Wednesday 25 April 2018

Desmond's Canadian diamond investment adds 50pc

Dermot Desmond has 23pc of Kennady Diamonds
Dermot Desmond has 23pc of Kennady Diamonds
Sarah McCabe

Sarah McCabe

Mountain Province Diamonds, the Canadian gem explorer backed by Dermot Desmond, has said its biggest asset - a stake in the world's largest new diamond mine, Gahcho Kue - is on track to enter commercial production by the first months of 2017.

Mountain Province has 49pc of Gahcho Kue, which is located in the Canadian Northwest Territories. The remaining 51pc is owned by De Beers gem group, the world's biggest producer.

"Successful plant commissioning and the start of ramp up to production at the world's largest new diamond mine is a major achievement for the Gahcho Kue joint venture and a tribute to the operating partner De Beers Canada," said chief executive Patrick Evans.

The company's share price has risen by about 50pc in the year to date. Financier Desmond owns around 23pc of the company, according to Bloomberg. He also owns around 23pc of Kennady Diamonds, which controls 100pc of the nearby Kennady North diamond project.

Mountain Province also reported the finding of the two gem quality "special" diamonds at Gahcho Kue during preparations for commercial production.

A 12.10 carat diamond was recovered on July 29 and a 24.65 carat diamond recovered on August 1. The company's first diamond sale is expected to take place before the end of 2016.

Gahcho Kue is projected to produce an average of 4.5m carats a year over a 12-year lifespan. There has not been a major new diamond mine in almost two decades.

Diamond prices appear to be on the up. In April, De Beers raised them for the first time in more than a year in a sign the industry may be recovering from its biggest slump since the 2008 financial crisis. Prices fell 18pc in 2015, pushed down by China's slowdown and an industry-wide credit crunch.
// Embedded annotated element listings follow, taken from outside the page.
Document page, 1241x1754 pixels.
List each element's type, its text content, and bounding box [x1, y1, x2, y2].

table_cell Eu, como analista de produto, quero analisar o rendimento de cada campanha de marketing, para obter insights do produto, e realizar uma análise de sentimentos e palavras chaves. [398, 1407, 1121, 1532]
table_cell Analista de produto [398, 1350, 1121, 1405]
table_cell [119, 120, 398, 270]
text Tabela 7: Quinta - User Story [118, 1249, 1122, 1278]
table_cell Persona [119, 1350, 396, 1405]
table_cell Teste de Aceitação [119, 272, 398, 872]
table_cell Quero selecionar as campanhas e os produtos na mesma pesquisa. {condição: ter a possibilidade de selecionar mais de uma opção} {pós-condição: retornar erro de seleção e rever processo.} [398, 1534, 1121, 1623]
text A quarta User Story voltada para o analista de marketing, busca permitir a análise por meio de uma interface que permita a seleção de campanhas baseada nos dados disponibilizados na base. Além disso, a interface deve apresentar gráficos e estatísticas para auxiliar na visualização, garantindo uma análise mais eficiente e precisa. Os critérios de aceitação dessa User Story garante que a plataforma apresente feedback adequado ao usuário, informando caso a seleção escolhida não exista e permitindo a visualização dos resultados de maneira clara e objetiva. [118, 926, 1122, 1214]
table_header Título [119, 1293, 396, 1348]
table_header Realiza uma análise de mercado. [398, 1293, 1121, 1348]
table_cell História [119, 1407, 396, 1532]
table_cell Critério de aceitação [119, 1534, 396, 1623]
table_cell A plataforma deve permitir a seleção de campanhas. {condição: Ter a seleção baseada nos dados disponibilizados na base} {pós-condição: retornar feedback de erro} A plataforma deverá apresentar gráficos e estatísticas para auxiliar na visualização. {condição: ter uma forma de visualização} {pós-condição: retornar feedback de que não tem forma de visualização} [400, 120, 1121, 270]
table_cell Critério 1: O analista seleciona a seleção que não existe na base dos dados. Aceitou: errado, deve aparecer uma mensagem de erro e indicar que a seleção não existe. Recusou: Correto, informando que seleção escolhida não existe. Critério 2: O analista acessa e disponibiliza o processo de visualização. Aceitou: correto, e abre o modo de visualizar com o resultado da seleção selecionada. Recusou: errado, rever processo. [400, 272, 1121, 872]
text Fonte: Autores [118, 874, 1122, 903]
That prompted big producers such as De Beers and Russia's Alrosa PJSC to choke off supply to the market to try and bolster prices.

Turning to exceptional gems, the biggest diamond found in more than 100 years recently proved too rich for even the deepest wallets at an auction in London.

The 1,109-carat diamond called Lesedi la Rona, or "our light" in the Tswana language spoken in Botswana where it was found, was expected to sell for about $86m, based on a diamond sale in May. That would have made it the most expensive rough gem on record. Instead, the highest bid of $61m didn't clear the so-called reserve price at a Sotheby's auction in June, leaving it unsold.